- 思考练习 -
**a)** 按照代码评估工具指标数据集的说明,该数据集适合用来训练哪一类模型?
**b)** 请把代码评估工具指标数据集中以“本数据集旨在创建”开头的段落改写成简短的要点列表,并保留其主要事实。

代码评估工具指标数据集
数据来源:互联网公开数据
标签:代码评估,机器学习,回归模型,业绩预测,静态指标,编程技能
数据概述:
本数据集旨在创建一个准确预测职场表现的代码技能评估工具。数据集包含了开发者在尝试代码评估测试时所编写的代码的静态指标,并利用这些指标预测其职场表现。数据集包括任务名称、开发者名称、任务难度、预设的正确性、计算、稳健性和内存总分等静态指标,以及开发者是否提交代码、编译是否成功、任务得分情况、花费时间比例和备注信息等动态指标。此外,数据集还包含了每个任务会话的唯一标识符、任务提交后的开发者评论、代码仓库标识符、代码提交前后的静态指标变化等详细信息。这些指标有助于分析开发者的编程习惯、代码质量和工作效率。
数据用途概述:
该数据集适用于训练机器学习回归模型,以预测开发者的职场表现。研究人员和工程师可以使用此数据集来开发一个预测模型,帮助雇主评估开发者的潜在生产力和工作表现。此外,该数据集也可用于教育培训,帮助学习者了解如何通过编程评估预测职场表现。

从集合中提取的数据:
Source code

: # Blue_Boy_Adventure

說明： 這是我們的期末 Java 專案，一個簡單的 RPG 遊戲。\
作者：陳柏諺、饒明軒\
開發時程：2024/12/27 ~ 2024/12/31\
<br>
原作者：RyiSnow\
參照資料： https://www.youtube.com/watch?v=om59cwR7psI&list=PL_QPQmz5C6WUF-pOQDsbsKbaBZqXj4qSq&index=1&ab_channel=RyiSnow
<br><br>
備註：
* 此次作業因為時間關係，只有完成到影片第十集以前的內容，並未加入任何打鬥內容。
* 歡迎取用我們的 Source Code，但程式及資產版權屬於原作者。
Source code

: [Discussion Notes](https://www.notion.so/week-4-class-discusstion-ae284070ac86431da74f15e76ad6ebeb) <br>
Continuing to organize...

- 参考答案 -
**a)** 机器学习回归模型。

**b)**
- 目的:建立能准确预测职场表现的代码技能评估工具,用开发者在代码评估测试中所写代码的指标预测其职场表现。
- 静态指标:任务名称、开发者名称、任务难度,以及预设的正确性、计算、稳健性和内存总分。
- 动态指标:是否提交代码、编译是否成功、任务得分情况、花费时间比例、备注信息。
- 其他信息:任务会话唯一标识符、提交后的开发者评论、代码仓库标识符、代码提交前后的静态指标变化。
- 作用:帮助分析开发者的编程习惯、代码质量和工作效率。